Yay, It's Bedtime!!

 So, now that you have some idea of ​​how to prepare (energy wise) a nice day, we can talk about how to end it.

Throughout the rest of your day, we will approach over time with techniques and tips for you to strengthen yourself and always keep yourself in the vibration of love.

A little meditation before bed is always welcome. Just as you prepare your body for a sound sleep, washing your face, putting the pajamas on, brushing your teeth, etc., it is important that you prepare your mind as well.

The breathing technique (last post) works here too. Put an intention together, or a prayer, if you prefer. But what I believe to be the most important thing is to be grateful.  Because if, at the end of a super busy day, you can only reserve a few moments, being thankful for the day you had goes a long way.


This is where the gratitude journaling comes in. This is a very powerful tool to aid a well-being state. Scientific research has clearly demonstrated the multiple benefits of such a practice. Reduction of stress, improvement of mood, increase in the quality of sleep and consequently the reduction of the level of inflammation in the body, are among them.

Start the gratitude journaling process by thinking of three to five things that happened during the day that you are grateful for. Then write them in a notebook that you keep for this purpose.

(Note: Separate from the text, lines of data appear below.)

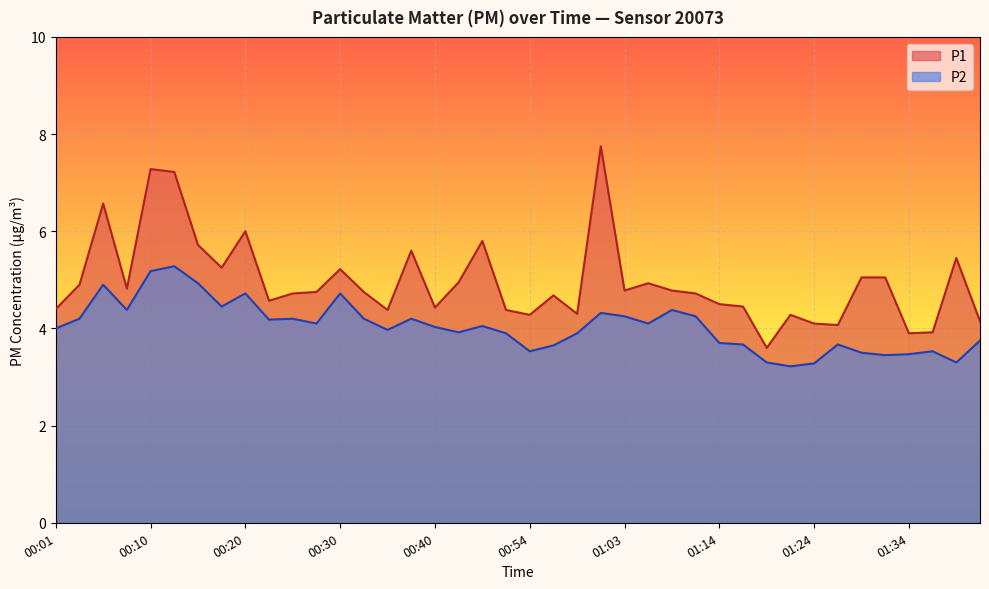

Which series has the widest spread of values?

P1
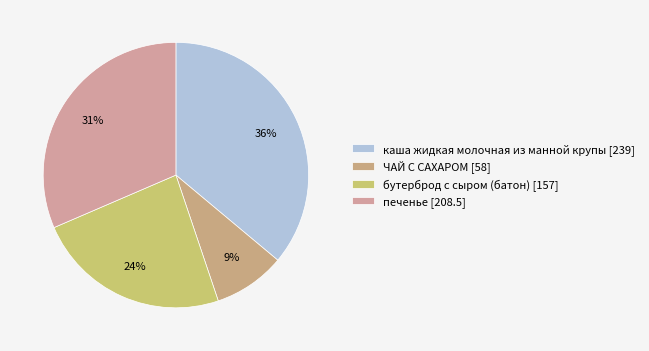

To the nearest percent, what is the combined percentage of бутерброд с сыром (батон) and печенье?

55%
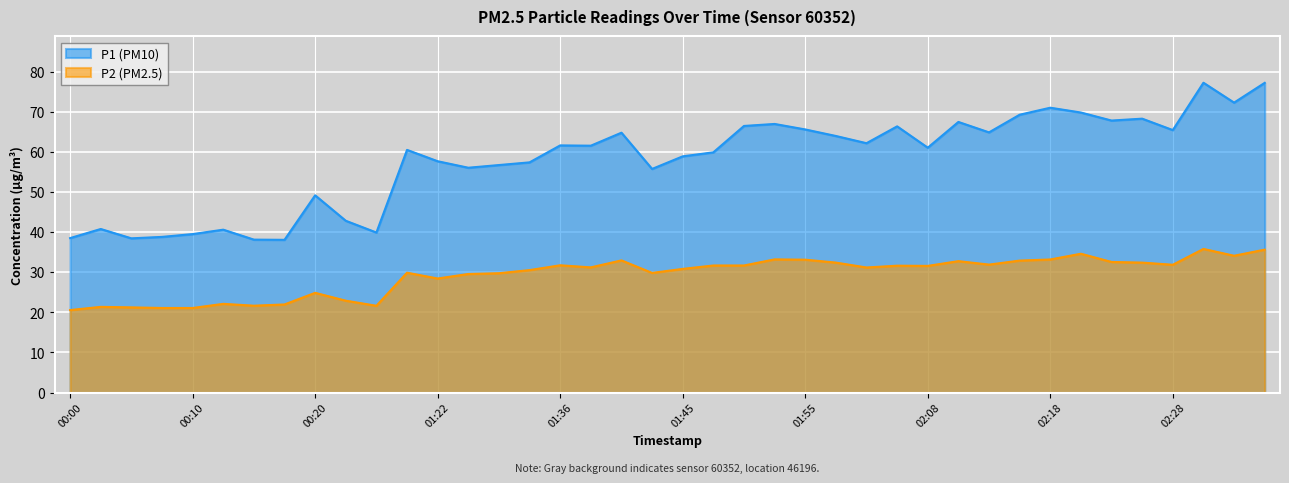

Which category has the highest value across all series?

02:30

When you stop and scrutinize your day in order to find all the positive things you are thankful for, your focus moves away from the toxic emotions and the difficulties you encountered this day. This increases your sense of appreciation for the things and people you have around you.

In a very difficult phase that I went through, some days boiled down to very simple things: a glass of refreshing water, opening the window and seeing the sun shining, a smile from a stranger. When I started to improve, the flow of more complex good things increased, but I was nevertheless grateful for the little things that contributed to my day.

The benefits of the gratitude journaling take time to appear. I’ve always heard that it takes 21 days of practice for an effective change of habit to occur. In the case at hand, scientists noted that four weeks are necessary to realize the benefits of practicing gratitude and 12 weeks for a good improvement.

The good news is that the positive effects can last up to six months after the end of the practice. But why stop doing something so simple that brings so many benefits to physical and mental health?

Take your pen and notebook, and perhaps, leave them by the bed to make it easier.  Voilà – let’s be grateful for the countless blessings we receive every day. And for life itself, for being so amazing!